### 1. SI Unit of Magnetic Flux
The SI unit of magnetic flux is the **weber**.
*   **Symbol**: $\text{Wb}$

### 2. Namesake
The unit is named after the German physicist **Wilhelm Eduard Weber** (1804–1891). He made significant contributions to the study of electromagnetism, including the development of the first electromagnetic telegraph and the definition of electrical units.

### 3. Expression in SI Base Units
To express the weber in SI base units, we can derive it from the definition of magnetic flux ($\Phi_B$) and Faraday's law of induction.

**Step-by-Step Derivation:**
1.  **Definition**: Magnetic flux is defined as the product of the magnetic field ($B$) and the area ($A$) perpendicular to the field:
    $$ \Phi_B = B \cdot A $$
    Therefore, $1 \, \text{Wb} = 1 \, \text{T} \cdot \text{m}^2$ (where $\text{T}$ is the tesla).

2.  **Analyze the Tesla ($\text{T}$)**: The tesla is the unit of magnetic flux density.
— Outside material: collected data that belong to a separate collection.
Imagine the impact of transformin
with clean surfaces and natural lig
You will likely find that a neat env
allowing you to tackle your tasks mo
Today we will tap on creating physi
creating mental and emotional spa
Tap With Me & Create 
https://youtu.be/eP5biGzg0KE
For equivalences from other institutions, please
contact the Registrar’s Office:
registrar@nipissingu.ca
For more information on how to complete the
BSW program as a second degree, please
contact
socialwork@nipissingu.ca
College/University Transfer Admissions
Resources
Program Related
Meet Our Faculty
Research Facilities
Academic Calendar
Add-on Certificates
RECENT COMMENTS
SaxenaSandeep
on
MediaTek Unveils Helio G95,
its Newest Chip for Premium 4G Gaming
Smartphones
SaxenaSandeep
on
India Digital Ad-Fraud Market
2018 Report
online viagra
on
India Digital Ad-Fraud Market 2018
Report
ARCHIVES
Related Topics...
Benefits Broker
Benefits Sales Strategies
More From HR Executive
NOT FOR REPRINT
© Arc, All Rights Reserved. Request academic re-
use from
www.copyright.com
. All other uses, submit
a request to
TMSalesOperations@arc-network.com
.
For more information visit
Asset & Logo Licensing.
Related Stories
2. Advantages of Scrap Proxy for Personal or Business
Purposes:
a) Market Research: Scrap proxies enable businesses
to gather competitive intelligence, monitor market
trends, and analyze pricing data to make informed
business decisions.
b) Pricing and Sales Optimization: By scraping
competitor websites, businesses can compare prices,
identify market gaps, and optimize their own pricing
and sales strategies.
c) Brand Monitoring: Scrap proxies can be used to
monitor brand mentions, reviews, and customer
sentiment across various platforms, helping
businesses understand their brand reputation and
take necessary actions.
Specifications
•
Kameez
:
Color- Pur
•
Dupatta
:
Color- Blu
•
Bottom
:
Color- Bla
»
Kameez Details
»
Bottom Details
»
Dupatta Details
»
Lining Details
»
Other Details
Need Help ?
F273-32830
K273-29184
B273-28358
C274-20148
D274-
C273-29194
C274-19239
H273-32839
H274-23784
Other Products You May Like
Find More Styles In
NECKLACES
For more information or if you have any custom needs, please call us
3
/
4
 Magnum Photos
It can be derived from the Lorentz force law ($F = qvB$), where $F$ is force, $q$ is charge, and $v$ is velocity.
    $$ B = \frac{F}{q \cdot v} $$
    *   Force ($F$) in base units: $\text{kg} \cdot \text{m} \cdot \text{s}^{-2}$ (Newtons)
    *   Charge ($q$) in base units: $\text{A} \cdot \text{s}$ (Coulombs)
    *   Velocity ($v$) in base units: $\text{m} \cdot \text{s}^{-1}$

    Substituting these into the equation for $B$:
    $$ 1 \, \text{T} = \frac{\text{kg} \cdot \text{m} \cdot \text{s}^{-2}}{(\text{A} \cdot \text{s}) \cdot (\text{m} \cdot \text{s}^{-1})} = \frac{\text{kg} \cdot \text{m} \cdot \text{s}^{-2}}{\text{A} \cdot \text{m}} = \text{kg} \cdot \text{s}^{-2} \cdot \text{A}^{-1} $$

3.  **Calculate the Weber ($\text{Wb}$)**:
    Now substitute the base units of the tesla back into the flux equation ($\text{Wb} = \text{T} \cdot \text{m}^2$):
    $$ 1 \, \text{Wb} = (\text{kg} \cdot \text{s}^{-2} \cdot \text{A}^{-1}) \cdot \text{m}^2 $$
    $$ 1 \, \text{Wb} = \text{kg} \cdot \text{m}^2 \cdot \text{s}^{-2} \cdot \text{A}^{-1} $$

    *Alternative derivation via Voltage*: Since $1 \, \text{Wb} = 1 \, \text{V} \cdot \text{s}$ (from Faraday's law $\mathcal{E} = -d\Phi/dt$), and $1 \, \text{V} = 1 \, \text{J}/\text{C} = (\text{kg} \cdot \text{m}^2 \cdot \text{s}^{-2}) / (\text{A} \cdot \text{s})$, multiplying by seconds yields the same result.

### Final Conclusion

*   **SI Unit**: Weber ($\text{Wb}$)
*   **Named After**: Wilhelm Eduard Weber
*   **SI Base Units**: $\text{kg} \cdot \text{m}^2 \cdot \text{s}^{-2} \cdot \text{